The Department of Health and Human Services (“DHHS”) Office for Civil Rights (“OCR”) and the National Institute of Standards and Technology (“NIST”) hosted the annual Safeguarding Health Information: Building assurance through HIPAA Security Conference in Washington, DC, last week. My law partner, Richard D. Dvorak, attended the conference, as he said he would in his guest blog post of May 7, 2012. He said that he heard the following information at the conference. (He might have written this blog item himself, but he is on the way to Maine to give HIPAA seminars this week while I will later be doing the same in Louisiana, Alabama, and Mississippi. We can expect Richard to have more to report about the conference shortly.)

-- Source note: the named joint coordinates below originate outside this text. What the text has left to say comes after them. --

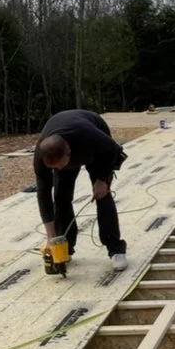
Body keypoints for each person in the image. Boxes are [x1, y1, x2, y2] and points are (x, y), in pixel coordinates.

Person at [33, 109, 129, 271]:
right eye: (54, 167)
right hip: (65, 145)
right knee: (61, 197)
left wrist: (103, 179)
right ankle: (65, 247)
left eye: (61, 165)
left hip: (97, 151)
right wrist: (51, 237)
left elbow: (114, 151)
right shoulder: (41, 158)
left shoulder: (90, 136)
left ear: (69, 152)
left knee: (102, 196)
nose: (59, 169)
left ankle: (115, 249)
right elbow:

At the conference, OCR Director Leon Rodriguez said that tolerance for HIPAA non-compliance is “much, much lower” than it has been in the past. The lower tolerance comes from the fact that, given HIPAA’s 15-year history and the substantial technical assistance that OCR and NIST have provided covered entities, little excuse exists for non-compliance.
Director Rodriguez also indicated that the final DHHS rule modifying the HIPAA Privacy and Security Rules is very close to publication and will include extending HIPAA liability to business associates. He emphasized, however, that business associates should not wait for the publication of the final rule because of the ability of state Attorneys General to enforce the Health Information Technology for Economic and Clinical Health Act (“HITECH Act”), as evidenced by Minnesota Attorney General Lori Swanson’s recent lawsuit against Accretive Health, a business associate that committed a security breach involving patient data.
Director Rodriguez also highlighted OCR’s audit program, which he expects will become “a permanent and robust program.” Linda Sanches, a senior advisor at OCR responsible for the audit program, added that OCR is not planning to sanction covered entities based on audit results unless they reveal a serious violation. Sanches also indicated that, although OCR has the authority to audit business associates, it has no plans to do so in this phase of the audit program.